In defence of Kekulé structures
The real answer is, in my view, much more nuanced than ron's answer would have one believe. I sincerely think it is too simplistic to just say that it is "wrong".
To understand what I mean, we need to look at the concept of a resonance hybrid, which is a weighted average of several different resonance contributors. Molecules, of course, do not exist as individual resonance forms (not even fleetingly); they exist solely as the hybrid. We already understand that the most accurate depiction of benzene is one which comprises two major resonance contributors, 1a and 1b:
One could argue that the only correct depiction of benzene is the resonance hybrid 1, where each pair of adjacent carbons is connected by 1.5 bonds, and indeed this position has already been argued. But benzene is not the only molecule in which resonance is crucial. Take an amide, for example: we know that the charge-separated resonance form is important to understanding (amongst others) the rigidity of the peptide bond, as well as its resistance towards hydrolysis.
Of course, here the C–O bond order is probably more than 1.5, and the C–N bond order is probably less than 1.5, but I don't have any other fancy ways of depicting non-integer bond orders, so we have to make do with this. According to the same logic as before, the only correct way of depicting the amide is the resonance hybrid 2, and using the individual resonance form 2a must be "wrong". However, it appears that the vast majority of organic chemists have no qualms about depicting amides in that form.
The same can be said of practically any other molecule, like butadiene, which is arguably even worse:
Are we not being inconsistent, then, if we claim that the Kekulé structure of benzene – i.e. one of two resonance forms of benzene – is "wrong"?
Part of the answer to this paradox is that not all resonance structures are created equal. It is obvious that in benzene, the resonance forms 1a and 1b make an equal contribution to the resonance hybrid 1. Therefore, by choosing to solely depict benzene as 1a, we are effectively throwing away 50% of the information. On the other hand, the resonance form 2a is a larger contributor than 2b to the resonance hybrid; so, by choosing to solely depict the amide as 2a, we do not discard quite as much information.
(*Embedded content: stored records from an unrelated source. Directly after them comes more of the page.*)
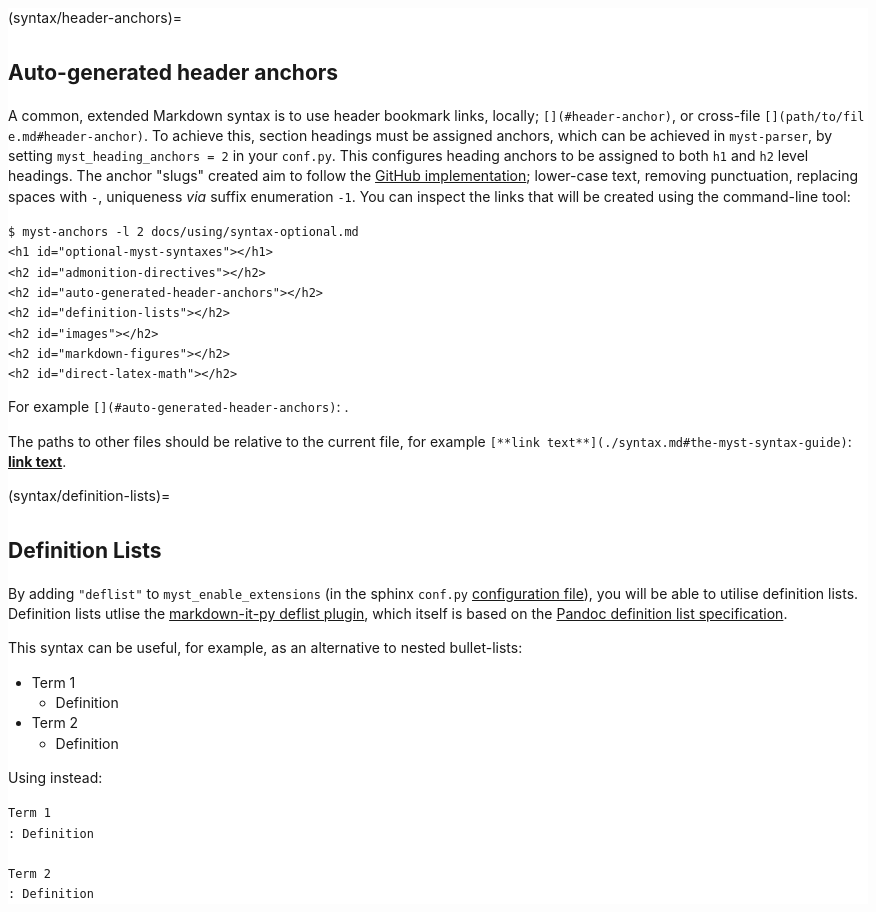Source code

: (syntax/header-anchors)=

## Auto-generated header anchors

A common, extended Markdown syntax is to use header bookmark links, locally; `[](#header-anchor)`, or cross-file `[](path/to/file.md#header-anchor)`.
To achieve this, section headings must be assigned anchors, which can be achieved in `myst-parser`,
by setting `myst_heading_anchors = 2` in your `conf.py`.
This configures heading anchors to be assigned to both `h1` and `h2` level headings.
The anchor "slugs" created aim to follow the [GitHub implementation](https://github.com/Flet/github-slugger); lower-case text, removing punctuation, replacing spaces with `-`, uniqueness *via* suffix enumeration `-1`.
You can inspect the links that will be created using the command-line tool:

```console
$ myst-anchors -l 2 docs/using/syntax-optional.md
<h1 id="optional-myst-syntaxes"></h1>
<h2 id="admonition-directives"></h2>
<h2 id="auto-generated-header-anchors"></h2>
<h2 id="definition-lists"></h2>
<h2 id="images"></h2>
<h2 id="markdown-figures"></h2>
<h2 id="direct-latex-math"></h2>
```

For example `[](#auto-generated-header-anchors)`: [](#auto-generated-header-anchors).

The paths to other files should be relative to the current file, for example
`[**link text**](./syntax.md#the-myst-syntax-guide)`: [**link text**](./syntax.md#the-myst-syntax-guide).

(syntax/definition-lists)=

## Definition Lists

By adding `"deflist"` to `myst_enable_extensions` (in the sphinx `conf.py` [configuration file](https://www.sphinx-doc.org/en/master/usage/configuration.html)),
you will be able to utilise definition lists.
Definition lists utlise the [markdown-it-py deflist plugin](markdown_it:md/plugins), which itself is based on the [Pandoc definition list specification](http://johnmacfarlane.net/pandoc/README.html#definition-lists).

This syntax can be useful, for example, as an alternative to nested bullet-lists:

- Term 1
  - Definition
- Term 2
  - Definition

Using instead:

```md
Term 1
: Definition

Term 2
: Definition
```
However, it still leaves us with the uncomfortable question of where we should draw the line when it comes to the supposedly "wrong" practice of using resonance forms to represent molecules. Any threshold that we come up with, naturally, can only be completely arbitrary: you could draw up an arbitrary list of what is "permissible" and what is "wrong", but you would be doing it until the cows came home.
A much healthier way of resolving this contradiction, and one that the vast majority of chemists have already adopted, is to realise that our Lewis structure depictions are always going to be approximations to the truth. With this in mind, we can comfortably choose to use one resonance structure – the Kekulé structure, for example – and trust in the reader to understand that, unless stated otherwise, we are not referring specifically to this resonance form, but rather to the actual molecule, which exists as a resonance hybrid. And naturally, we should stick to the dominant resonance form as our default depiction of the molecule: hence for benzene we could use either 1a or 1b, but for the amide we should use 2a, not 2b.
Regarding benzene in particular, I guarantee you that the "circle in hexagon" depiction does not exist in organic chemistry beyond introductory textbooks which try to teach you that the Kekulé structure is "wrong". It is virtually impossible to find the "circle in hexagon" in a high-quality chemistry journal. [As always, there are exceptions: η6-benzene coordinated to metals is nearly always drawn with the circle, for example, but that is really a different story altogether.] Furthermore, using the circle makes it infinitely harder to explain a lot of aromatic chemistry: o/m/p-directing effects of substituents, or kinetic/thermodynamic sulfonation of naphthalene, to give two very basic examples.
The alternative to this is to be a purist: we must always draw dashed lines, and everything else is "wrong". If you want to be in that camp, so be it: congratulations, you are technically correct, but at what cost? Even IUPAC, the kings of being technically correct, don't care:
Curves represent delocalization, yet lots of structures have some delocalized elements. Although all such elements could be depicted with curves, there is little gained by doing so. On the contrary, the arbitrary use of curves can draw the viewer’s attention to insignificant portions of a structural diagram, and away from areas that are chemically more important such as an active site or a reactive group. Accordingly, curves should only be used when the delocalization is specifically being highlighted as an important feature of the structure.
When curves are not used, any alternating configuration of double bonds is acceptable within the further constraints discussed in GR-3.5.
Pure Appl. Chem. 2008, 80 (2), 277–410 (emphasis mine).